Blonde Redhead, Bibi Club et Nous Deux au Studio TD le 3 novembre 2023
L’ambiance impalpable de novembre se prêtait de façon beaucoup trop adéquate pour assister à ce concert de Blonde Redhead accompagné des groupes Bibi Club et Nous Deux en premières parties. Retour sur un set que je qualifierais de… parfait.
Nous Deux & Bibi Club
Le premier objet qui saute aux yeux lorsqu’on arrive dans la salle est probablement la magnifique harpe qui sut accompagner le duo Nous Deux en tout début de soirée. Quelque chose de très délicat souffle chez eux ; les harmonies vocales (qui se veulent un peu spoken word) passent à travers des pédales de boucles, les mélodies de guitares, elles, sont fragiles. Quelques percussions apparaissent pour créer cette bulle, mais toujours à tâtons. On se dit qu’on assiste à la construction même des chansons, qu’on fait maintenant partie de cette intimité. Intimité dans laquelle Simone Pace, batteur de Blonde Redhead, a pu un peu s’incruster en fin de set pour un dernier morceau. Un bel ajout surprise pour cette première partie.

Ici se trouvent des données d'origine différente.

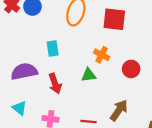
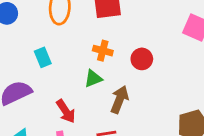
red arrow: (55, 84) -> (66, 111), moved
brown arrow: (119, 110) -> (120, 100), moved

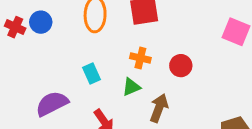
cyan rectangle: (43, 57) -> (92, 73), moved

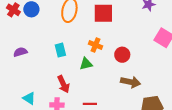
purple semicircle: (52, 104) -> (20, 52), moved, size x0.6
brown arrow: (159, 108) -> (131, 82), moved, turned 72

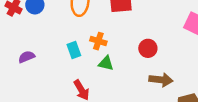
orange cross: (96, 45) -> (98, 41), moved
green triangle: (86, 64) -> (106, 63), turned 32

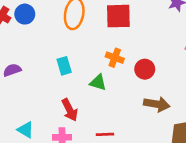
orange cross: (98, 41) -> (115, 58), moved

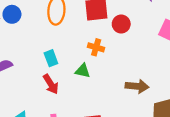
red circle: (145, 69) -> (121, 24), moved
red arrow: (70, 110) -> (51, 84), moved

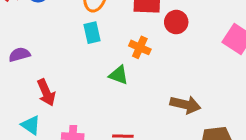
cyan rectangle: (51, 58) -> (92, 33), moved
red arrow: (51, 84) -> (46, 93), moved

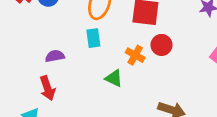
red circle: (176, 22) -> (162, 45), moved
purple semicircle: (19, 55) -> (55, 56), moved

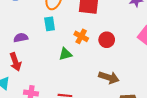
red circle: (162, 45) -> (107, 40), moved
green triangle: (114, 78) -> (65, 54), turned -40

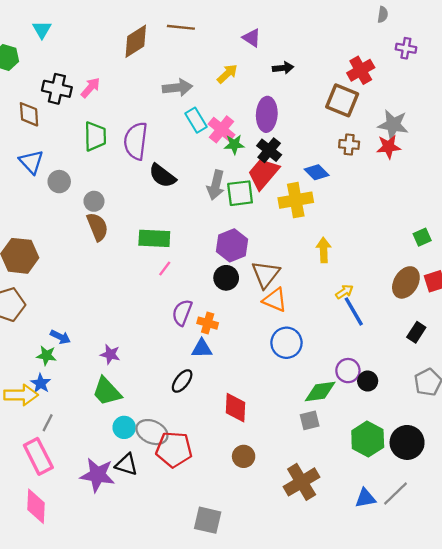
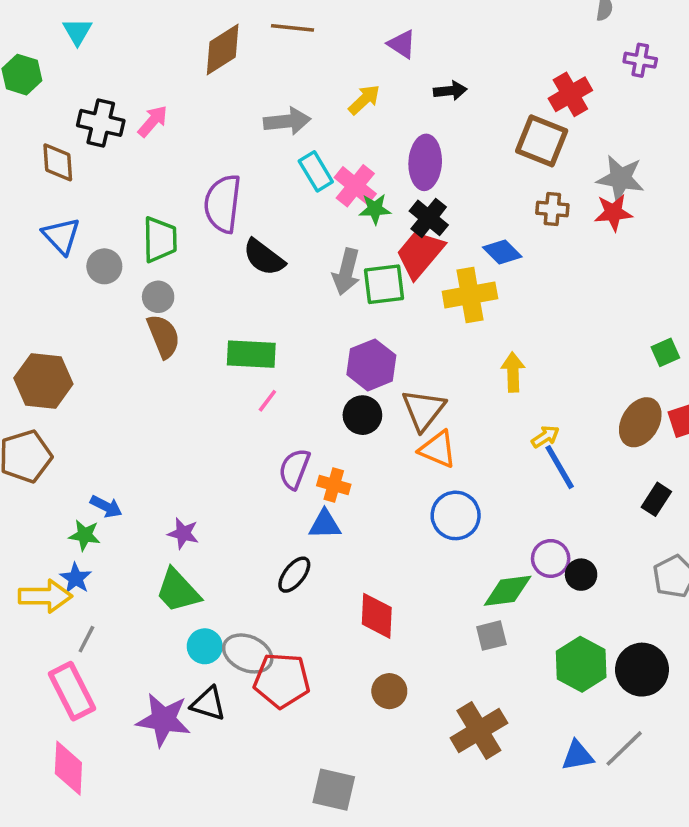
green trapezoid: (95, 136) -> (160, 239), moved

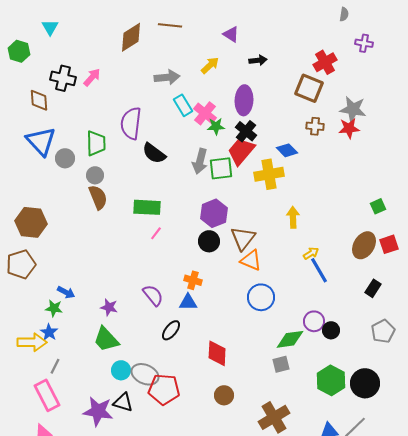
blue triangle: (61, 236) -> (41, 141), size x1.4
purple semicircle: (294, 469) -> (153, 295), moved, turned 120

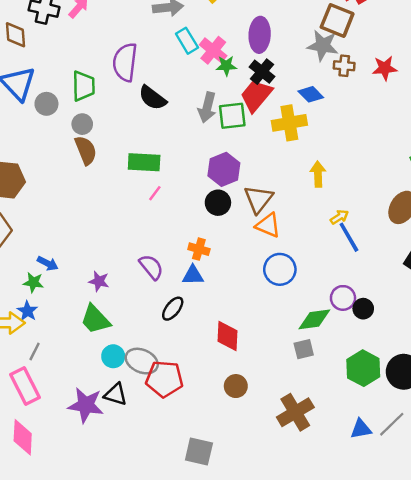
gray star: (353, 109) -> (323, 45), moved

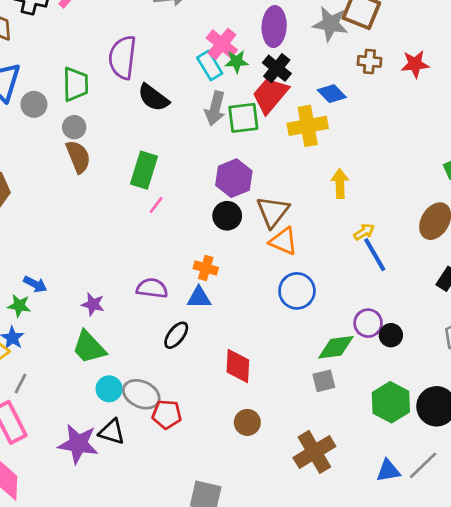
cyan rectangle: (187, 41) -> (210, 65), moved
gray star: (323, 45) -> (330, 24), moved
green rectangle: (144, 162) -> (144, 170), turned -76
purple semicircle: (151, 267) -> (152, 288), turned -44
red pentagon: (164, 379) -> (167, 414), size x0.7

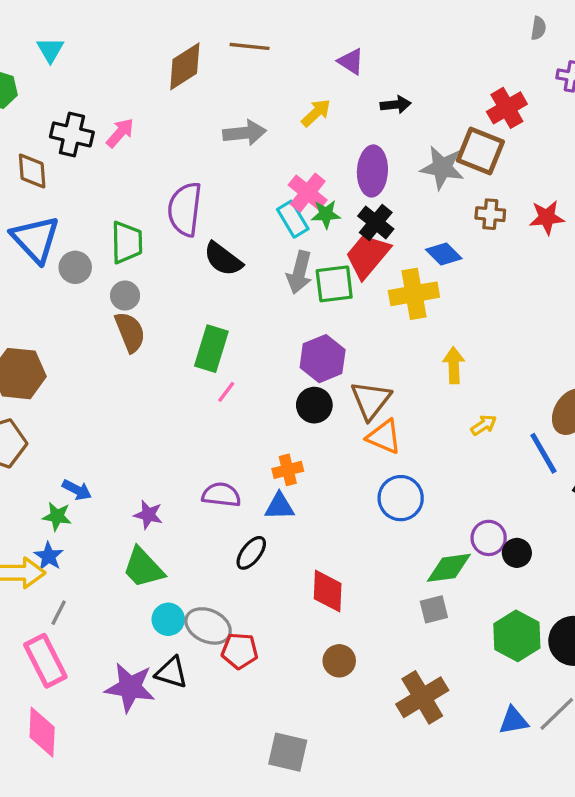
blue line: (375, 255) -> (543, 453), moved
orange cross: (206, 268) -> (288, 470), turned -30

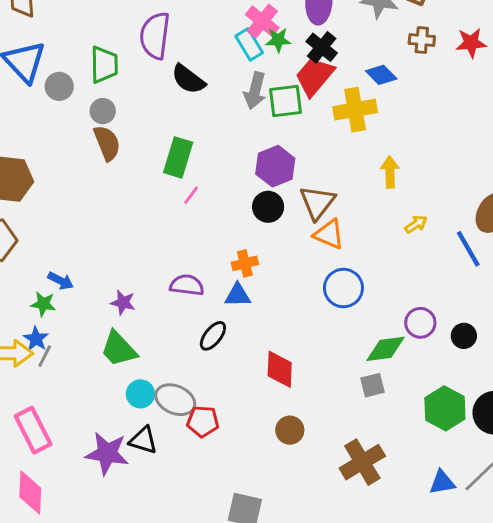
black circle: (517, 553) -> (464, 336), moved
gray line: (59, 613) -> (45, 356), moved

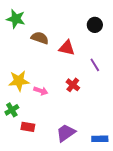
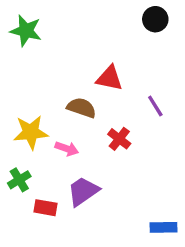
black circle: (95, 25) -> (155, 19), moved
brown semicircle: (40, 38) -> (82, 108), moved
purple trapezoid: (66, 133) -> (83, 191), moved

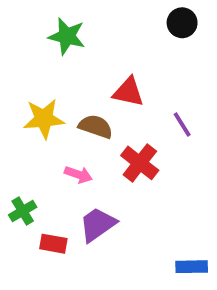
green star: (26, 31) -> (67, 36), moved
yellow star: (31, 132) -> (44, 119), moved
red cross: (119, 139) -> (140, 163), size x1.4

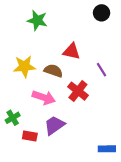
pink arrow: (78, 175) -> (44, 97), size x1.5

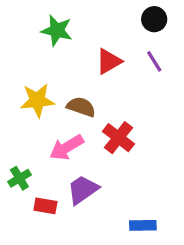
red triangle: (72, 51) -> (109, 61), moved, turned -42
purple line: (102, 70) -> (154, 61), moved
pink arrow: (44, 97) -> (67, 147), turned 130
blue rectangle: (107, 149) -> (143, 225), moved

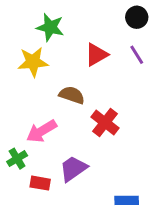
yellow star: (37, 100) -> (33, 62), moved
pink arrow: (67, 147) -> (42, 131), moved

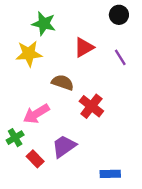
purple line: (137, 55) -> (120, 57), moved
red rectangle: (40, 183) -> (35, 159), turned 36

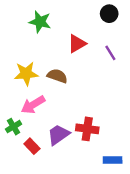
yellow star: (29, 54) -> (26, 74), moved
red cross: (91, 106) -> (87, 129), moved, turned -30
blue rectangle: (110, 174) -> (113, 160), moved

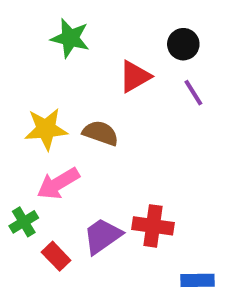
black circle: (109, 14) -> (183, 44), moved

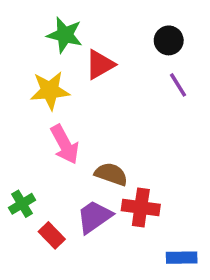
red triangle: (135, 76) -> (100, 65), moved
yellow star: (46, 129) -> (50, 91), moved
brown semicircle: (100, 133) -> (111, 174), moved
pink arrow: (58, 184) -> (65, 144), moved, turned -87

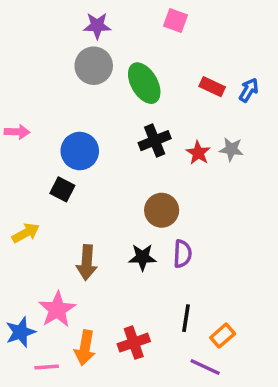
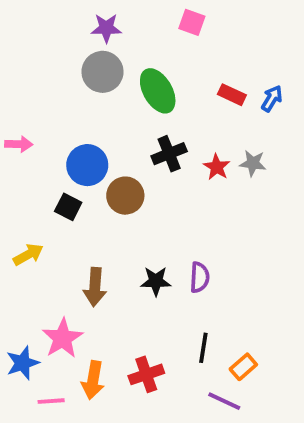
brown circle: (162, 210) -> (125, 196), moved

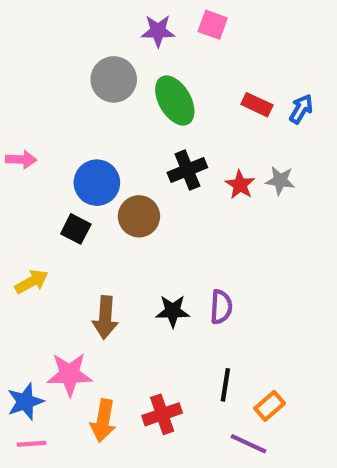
purple star: (106, 28) -> (158, 31), moved
pink star: (63, 338) -> (69, 374), turned 30
pink line: (51, 401) -> (32, 444), moved

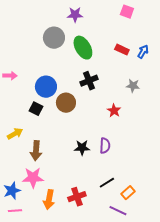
pink square: (213, 25) -> (127, 12), moved
red star: (240, 185) -> (114, 111), moved
brown arrow: (105, 317) -> (36, 151), moved
black line: (225, 385) -> (107, 183), turned 49

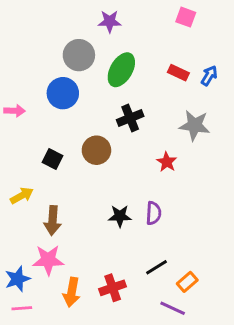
green ellipse: (83, 48) -> (121, 70), turned 60
gray star: (133, 86) -> (195, 125), size x1.5
blue circle: (46, 87) -> (63, 93), moved

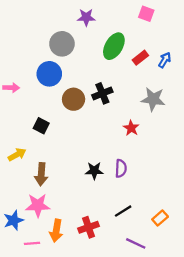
green ellipse: (121, 70) -> (114, 46), moved
red rectangle: (178, 73) -> (140, 58), turned -63
brown circle: (96, 150) -> (74, 99), moved
orange rectangle: (187, 282) -> (160, 218), moved
pink line: (22, 308) -> (32, 243), moved

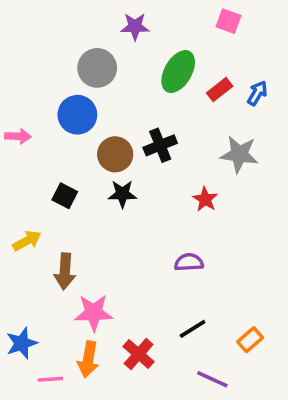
purple semicircle: (121, 168) -> (189, 262), turned -96
black star: (94, 171) -> (122, 194), moved
pink star: (38, 205) -> (94, 313), moved
red cross: (89, 227) -> (139, 354), turned -30

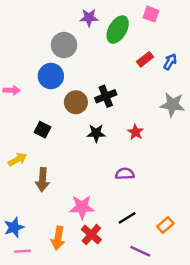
green ellipse: (178, 72) -> (118, 30), moved
gray star: (239, 154) -> (172, 105), moved
black star: (122, 194) -> (96, 133), moved
pink star: (94, 313) -> (82, 207), moved
pink line: (50, 379) -> (22, 251), moved

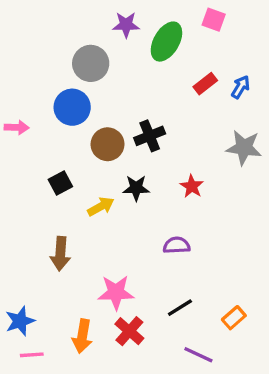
black square: (43, 130) -> (60, 183), turned 35
yellow arrow: (18, 159) -> (101, 207), moved

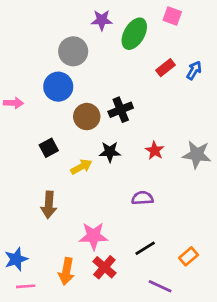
gray star: (244, 148) -> (197, 155), moved

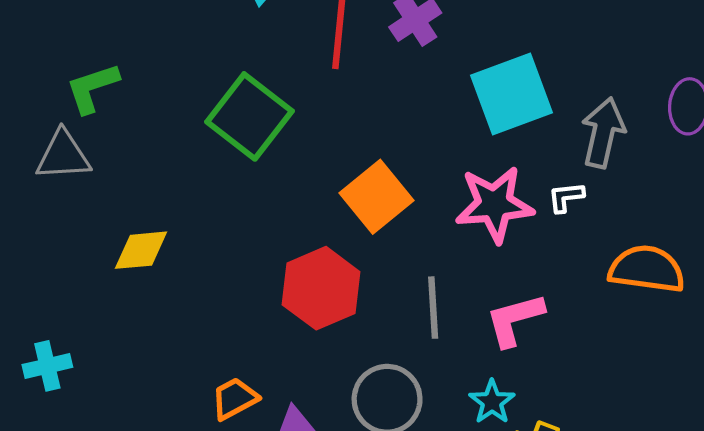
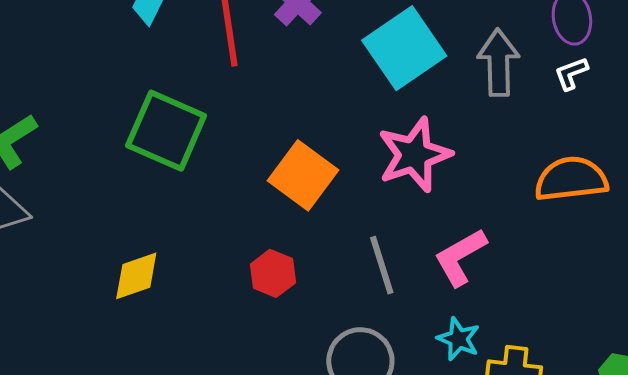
white L-shape: (566, 197) -> (571, 73), moved
yellow diamond: (141, 250) -> (136, 276), moved
red hexagon: (321, 288) -> (273, 273), size x0.6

L’arrivée de Bibi Club en seconde partie nous propulse soudainement vers un feu nouveau. Comme à leur habitude, Adèle Trottier-Rivard & Nicholas Basque maîtrisent totalement la scène. Ils nous livrent une nouvelle chanson, Le feu, un morceau aux sonorités un peu plus vrombissantes grâce à la guitare de Basque. Mais tout de même, les synthés et les drums machines prennent place pour nous permettre de danser. On les regarde et on se dit que la chimie est flagrante, qu’ils sont solides. On comprend absolument pourquoi Blonde Redhead leur avait même proposé d’ouvrir pour eux lors de leur concert à Londres, il y a quelques semaines. Bref : ma carte de membre du Bibi Club est à nouveau renouvelée et le sera sûrement à JAMAIS.
Blonde Redhead
Enfin l’arrivée du trio qu’on attendait ; Kazu Makino et les frères Pace. Dix ans s’est écoulé depuis la sortie de Barragan, mais les voilà maintenant sur scène du Studio TD armé de leur nouvel album, Sit Down For Dinner, sorti il n’y a même pas un mois.
Le concert débute en force avec l’un des albums les plus marquants de leur répertoire, Falling Man de Misery Is A Butterfly (2004), frappe la foule en plein cœur comme une vague cassant au vent. La voix intacte et vulnérable d’Amadeo Pace a encore cette touche juvénile, une voix, je trouve, qui hante l’oreille et laisse son empreinte indéfiniment. Cette jolie hantise se mêle parfaitement à la voix de Makino, qui honnêtement, semble avoir fait un pacte avec le diable : elle n’a pas vieilli d’un cheveu! Lorsqu’elle pousse les premières notes d’Elephant Woman, je pourrais certainement bien imaginer que ceux qui ont vécu l’arrivée de Misery Is A Butterfly en 2004, croirait avoir été cryogénisé.
Parce que oui, l’énergie du groupe est constante et réussit à garder le cap de la fougue pendant l’entièreté du spectacle. La présence de Simone Pace derrière la batterie oblige à garder cette endurance, surtout quand ils passent à travers quelques morceaux de 23 (2007), dont la chanson SW. Toutefois, quelque chose se dépose tout doucement dans la salle quand le set tombe sur les morceaux Sit Down for Dinner, Pt. 1 & Pt. 2. Pour une fois, l’énergie n’est pas impétueuse et s’attarde sur l’une des autres puissantes facettes de Blonde Redhead, que j’ose croire est la vulnérabilité. Kazu Makino livre les paroles avec sensibilité et les lignes de guitares éthérées, ressemblant à des cris d’oiseaux, traversent la salle jusqu’au fond. Mon moment le plus inoubliable de la soirée.
Bref, ils ont pu passer à travers une bonne majorité de leurs catalogues, sauf, à mon grand étonnement, celui de Melody of Certain Damaged Lemons (2000). La foule était amplement heureuse de ce que le groupe nous avait offert malgré tout, Kazu Makino semblait même émue. Elle s’est penchée – exténuée – tout en serrant la paume du public en première rangée. Un beau moment qui sut clore une belle soirée.